Bagi orang awam seperti saya, catatan perjalanan ini bukanlah sekadar catatan biasa. Di dalamnya memuat pemikiran-pemikiran menarik, karena Nawal datang datang ke Negara-negara tersebut tidak untuk mengunjungi tempat-tempat untuk para turis, yang pastinya tidak bisa menggambarkan realitas keadaan masyarakatnya.
Dia menyaksikan sendiri, dan mengkritik bagaimana perlakuan terhadap masyarakat kelas-kelas sosial rendah, terutama wanita di setiap negara dalam berbagai segi, ekonomi, politik, sosial. Saya pribadi, menganggap fase perjalanan terbaiknya berada di India. Sangat menarik mengetahui isi pikirannya mengenai bangunan yang menjadi ikon India, Taj Mahal. Taj Mahal, menurutnya, seperti piramida di Mesir.
" …Banyak orang membayangkan bahwa hal paling penting di mesir adalah piramida-piramida, persis sebagaimana banyak orang berpikir bahwa yang paling penting di India adalah Taj Mahal. "

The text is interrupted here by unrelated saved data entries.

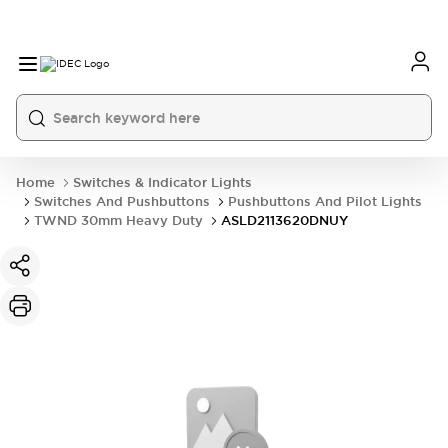
Home
Switches & Indicator Lights
Switches And Pushbuttons
Pushbuttons And Pilot Lights
TWND 30mm Heavy Duty
ASLD2113620DNUY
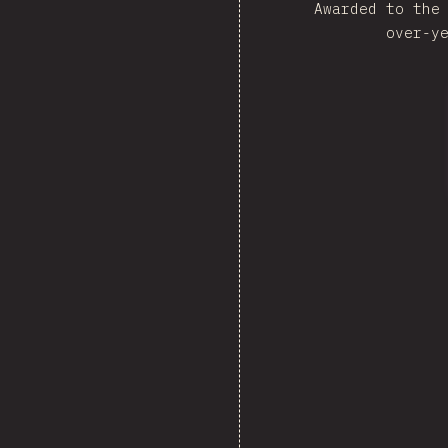
Awarded to the
over-y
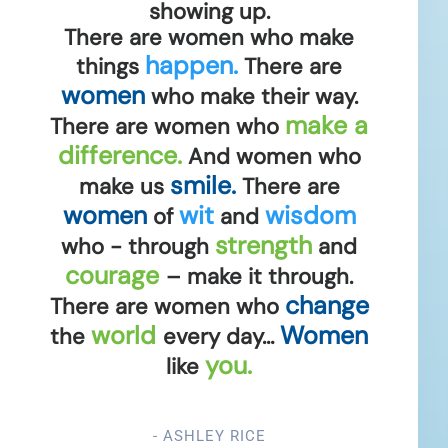
showing up.
There are women who make
happen.
things
There are
women
who make their way.
make a
There are women who
difference.
And women who
smile.
make us
There are
women
wit
wisdom
of
and
strength
who - through
and
courage
– make it through.
change
There are women who
world
Women
the
every day…
you.
like
- ASHLEY RICE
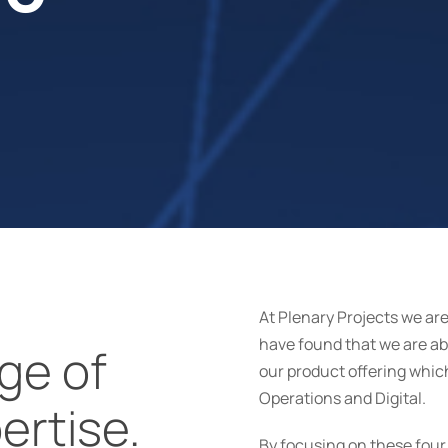
At Plenary Projects we ar
have found that we are abl
ge of
our product offering whi
Operations and Digital.
ertise.
By focusing on these four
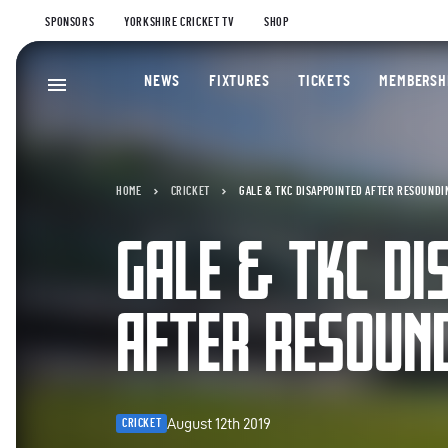
SPONSORS
YORKSHIRE CRICKET TV
SHOP
NEWS
FIXTURES
TICKETS
MEMBERSH
HOME
CRICKET
GALE & TKC DISAPPOINTED AFTER RESOUNDI
GALE & TKC DI
AFTER RESOUN
August 12th 2019
CRICKET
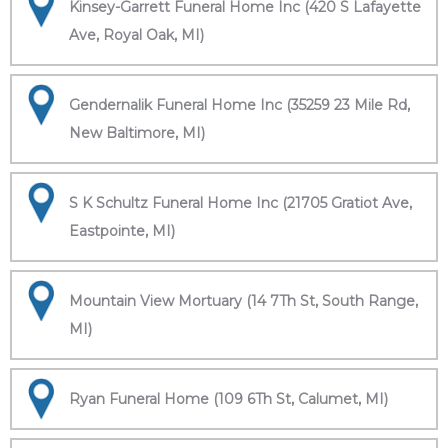
Kinsey-Garrett Funeral Home Inc (420 S Lafayette
Ave, Royal Oak, MI)
Gendernalik Funeral Home Inc (35259 23 Mile Rd,
New Baltimore, MI)
S K Schultz Funeral Home Inc (21705 Gratiot Ave,
Eastpointe, MI)
Mountain View Mortuary (14 7Th St, South Range,
MI)
Ryan Funeral Home (109 6Th St, Calumet, MI)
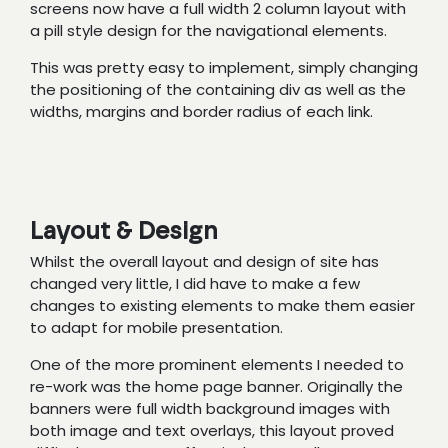
screens now have a full width 2 column layout with
a pill style design for the navigational elements.
This was pretty easy to implement, simply changing
the positioning of the containing div as well as the
widths, margins and border radius of each link.
Layout & Design
Whilst the overall layout and design of site has
changed very little, I did have to make a few
changes to existing elements to make them easier
to adapt for mobile presentation.
One of the more prominent elements I needed to
re-work was the home page banner. Originally the
banners were full width background images with
both image and text overlays, this layout proved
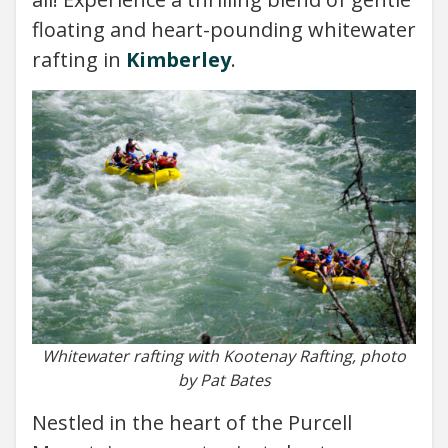
floating and heart-pounding whitewater
rafting in
Kimberley
.
Whitewater rafting with Kootenay Rafting, photo
by Pat Bates
Nestled in the heart of the Purcell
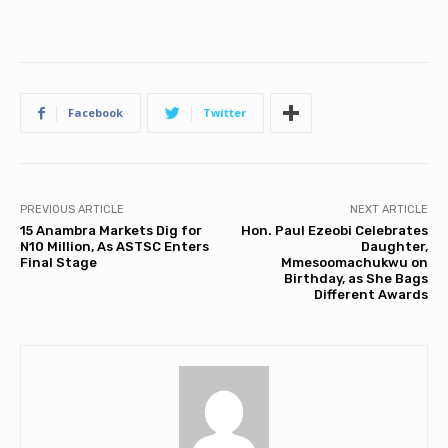
Facebook
Twitter
PREVIOUS ARTICLE
NEXT ARTICLE
15 Anambra Markets Dig for
Hon. Paul Ezeobi Celebrates
N10 Million, As ASTSC Enters
Daughter,
Final Stage
Mmesoomachukwu on
Birthday, as She Bags
Different Awards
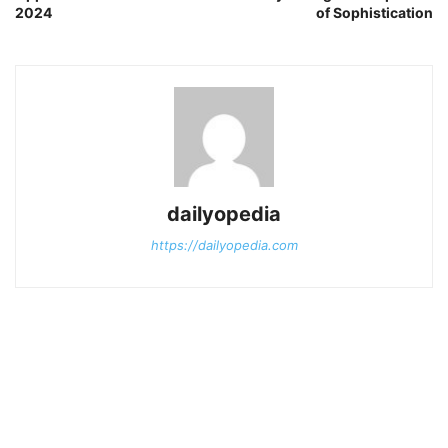
2024
of Sophistication
dailyopedia
https://dailyopedia.com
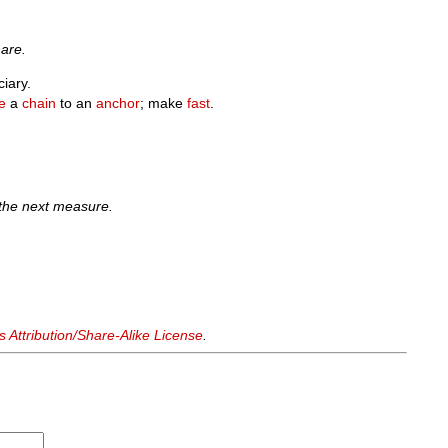
hare.
ciary.
e
a
chain
to an
anchor
; make
fast
.
 the next measure.
Attribution/Share-Alike License
.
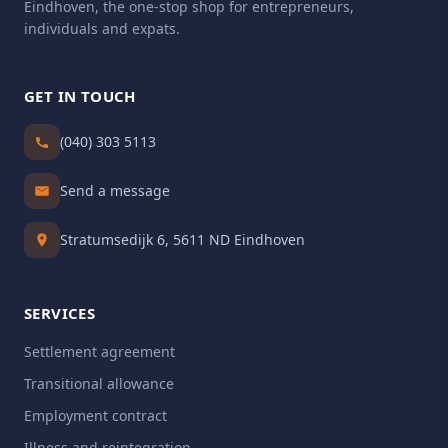
Eindhoven, the one-stop shop for entrepreneurs,
individuals and expats.
GET IN TOUCH
(040) 303 5113
Send a message
Stratumsedijk 6, 5611 ND Eindhoven
SERVICES
Settlement agreement
Transitional allowance
Employment contract
Illness and reintegration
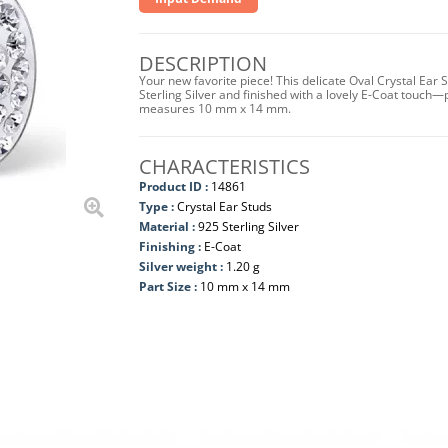
DESCRIPTION
Your new favorite piece! This delicate Oval Crystal Ear
Sterling Silver and finished with a lovely E-Coat touch—
measures 10 mm x 14 mm.
CHARACTERISTICS
Product ID :
14861
Type :
Crystal Ear Studs
Material :
925 Sterling Silver
Finishing :
E-Coat
Silver weight :
1.20 g
Part Size :
10 mm x 14 mm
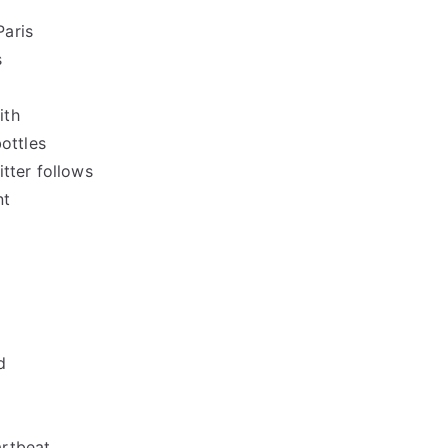
Paris
s
ith
bottles
tter follows
nt
d
artbeat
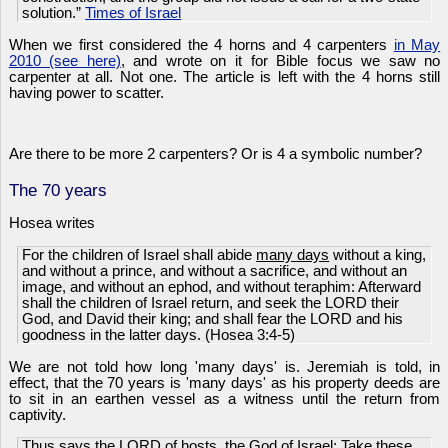
solution.”
Times of Israel
When we first considered the 4 horns and 4 carpenters
in May
2010 (see here)
, and wrote on it for Bible focus we saw no
carpenter at all. Not one. The article is left with the 4 horns still
having power to scatter.
Are there to be more 2 carpenters? Or is 4 a symbolic number?
The 70 years
Hosea writes
For the children of Israel shall abide
many days
without a king,
and without a prince, and without a sacrifice, and without an
image, and without an ephod, and without teraphim: Afterward
shall the children of Israel return, and seek the LORD their
God, and David their king; and shall fear the LORD and his
goodness in the latter days. (Hosea 3:4-5)
We are not told how long 'many days' is. Jeremiah is told, in
effect, that the 70 years is 'many days' as his property deeds are
to sit in an earthen vessel as a witness until the return from
captivity.
Thus says the LORD of hosts, the God of Israel; Take these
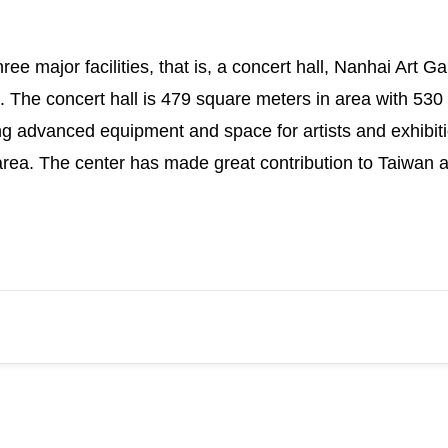
ee major facilities, that is, a concert hall, Nanhai Art 
g. The concert hall is 479 square meters in area with 530 
ng advanced equipment and space for artists and exhibitio
ea. The center has made great contribution to Taiwan a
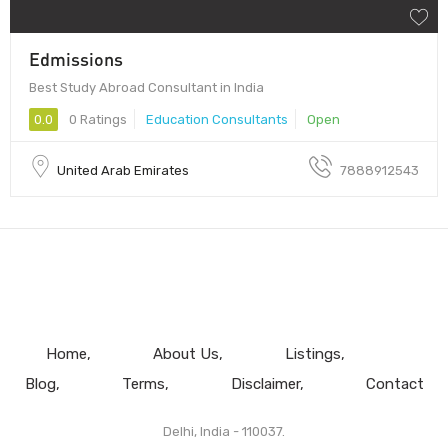
Edmissions
Best Study Abroad Consultant in India
0.0
0 Ratings
Education Consultants
Open
United Arab Emirates
7888912543
Home
About Us
Listings
Blog
Terms
Disclaimer
Contact
Delhi, India - 110037.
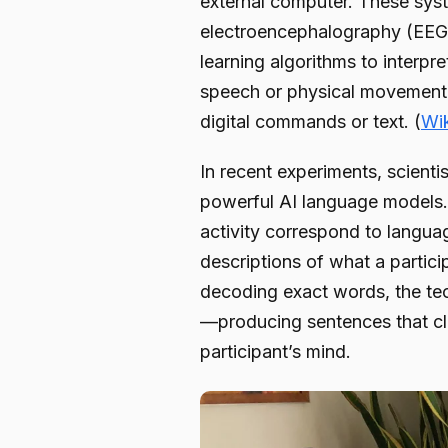
external computer. These syst
electroencephalography (EEG)
learning algorithms to interpre
speech or physical movement, B
digital commands or text. (
Wi
In recent experiments, scient
powerful AI language models. 
activity correspond to langua
descriptions of what a partici
decoding exact words, the te
—producing sentences that cl
participant’s mind.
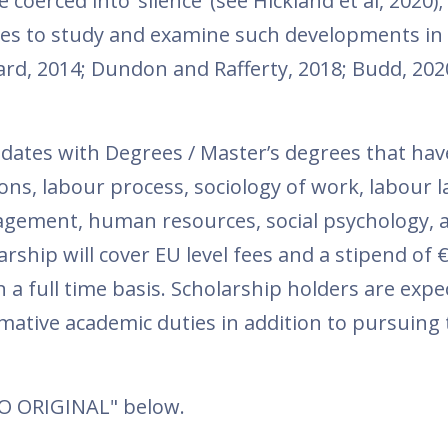
coerced into ‘silence’ (see Hickland et al, 2020);
ies to study and examine such developments in t
d, 2014; Dundon and Rafferty, 2018; Budd, 202
idates with Degrees / Master’s degrees that hav
ons, labour process, sociology of work, labour l
agement, human resources, social psychology, 
ship will cover EU level fees and a stipend of 
 a full time basis. Scholarship holders are expe
ative academic duties in addition to pursuing 
TO ORIGINAL" below.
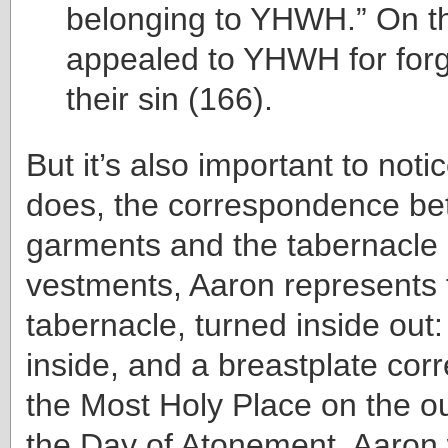
belonging to YHWH.” On th
appealed to YHWH for forg
their sin (166).
But it’s also important to noti
does, the correspondence be
garments and the tabernacle its
vestments, Aaron represents
tabernacle, turned inside out:
inside, and a breastplate cor
the Most Holy Place on the ou
the Day of Atonement, Aaron 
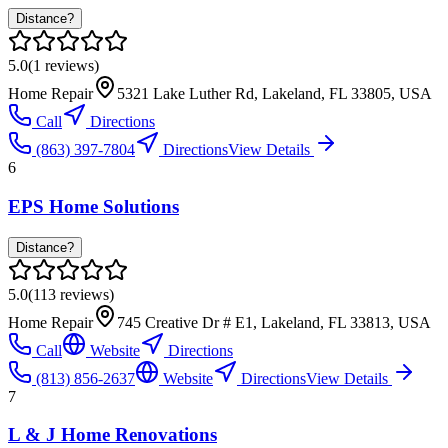
Distance?
5.0
(
1
reviews)
Home Repair
5321 Lake Luther Rd, Lakeland, FL 33805, USA
Call
Directions
(863) 397-7804
Directions
View Details
6
EPS Home Solutions
Distance?
5.0
(
113
reviews)
Home Repair
745 Creative Dr # E1, Lakeland, FL 33813, USA
Call
Website
Directions
(813) 856-2637
Website
Directions
View Details
7
L & J Home Renovations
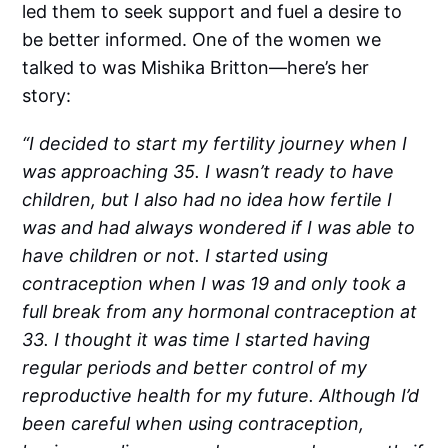
led them to seek support and fuel a desire to
be better informed. One of the women we
talked to was Mishika Britton—here’s her
story:
“I decided to start my fertility journey when I
was approaching 35. I wasn’t ready to have
children, but I also had no idea how fertile I
was and had always wondered if I was able to
have children or not. I started using
contraception when I was 19 and only took a
full break from any hormonal contraception at
33. I thought it was time I started having
regular periods and better control of my
reproductive health for my future. Although I’d
been careful when using contraception,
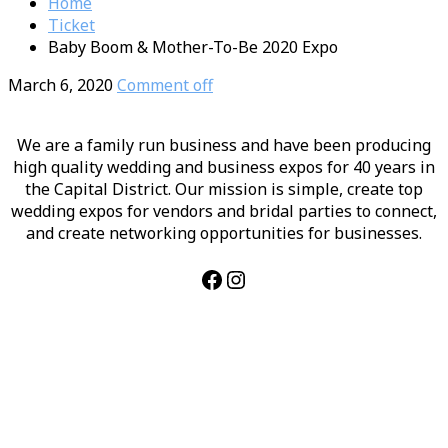
Home
Ticket
Baby Boom & Mother-To-Be 2020 Expo
March 6, 2020
Comment off
We are a family run business and have been producing
high quality wedding and business expos for 40 years in
the Capital District. Our mission is simple, create top
wedding expos for vendors and bridal parties to connect,
and create networking opportunities for businesses.
Facebook
Instagram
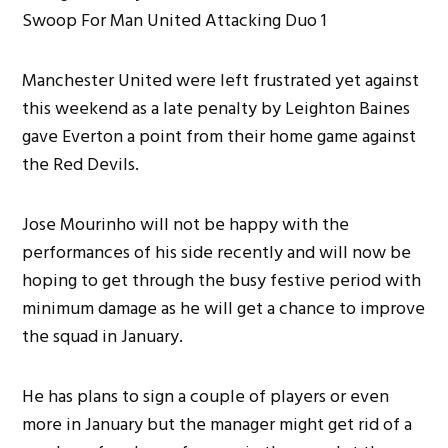
Manchester United were left frustrated yet against
this weekend as a late penalty by Leighton Baines
gave Everton a point from their home game against
the Red Devils.
Jose Mourinho will not be happy with the
performances of his side recently and will now be
hoping to get through the busy festive period with
minimum damage as he will get a chance to improve
the squad in January.
He has plans to sign a couple of players or even
more in January but the manager might get rid of a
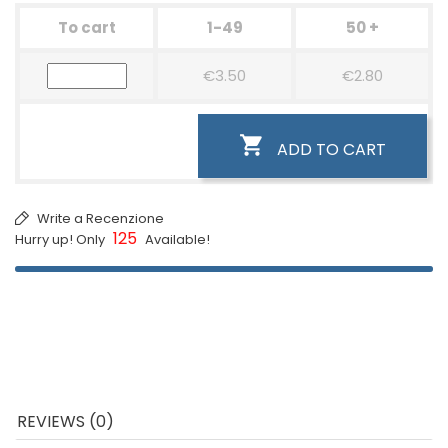
To cart
1-49
50 +
€3.50
€2.80

ADD TO CART
Write a Recenzione
125
Hurry up! Only
Available!
REVIEWS (0)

Nawal tidak pernah memuja monumen atau bangunan kuno, karena pertanyaan yang muncul di benaknya, apa alasan piramida-piramida itu dibangun jika harus mengorbankan darah dan peluh ribuan budak yang kelaparan ? Pun Taj Mahal, bangunan paling indah di dunia, dibangun oleh tangan ribuan orang India yang kelaparan selama dua puluh tahun. Malah konon, kaisar Mogul itu memotong tangan-tangan insinyur membangunnya agar ia tidak pernah akan membangung bangunan seperti itu untuk kaisar lain. Bagian lain yang menarik yaitu ketika dia berada di perkebunan teh, serta pertemuan dengan Indira Gandhi.
Kini adalah tahun 2011, sementara buku ini, dibuat pada 1991. Mungkin gerakan feminisme sudah banyak berubah. Saya pribadi, hingga sekarang masih meraba-raba bagaimana sebenarnya konsep feminisme. Bagaimanapun, jika ideologi feminisme dikonsepkan seperti yang tercantum dalam buku ini, sudah pasti saya menyetujuinya.
PS: Kini, saya sedang merintis usaha dengan teman diskusi saya tersebut, dan berharap seluruh tenaga kerja dari pabrik yang akan didirikan terdiri dari perempuan. Selanjutnya jika usaha mulai berjalan, akan ada sebuah Yayasan Wanita dan Anak untuk mencegah trafficking sebagai bentuk Coorporate Social Responsibility. Doakan!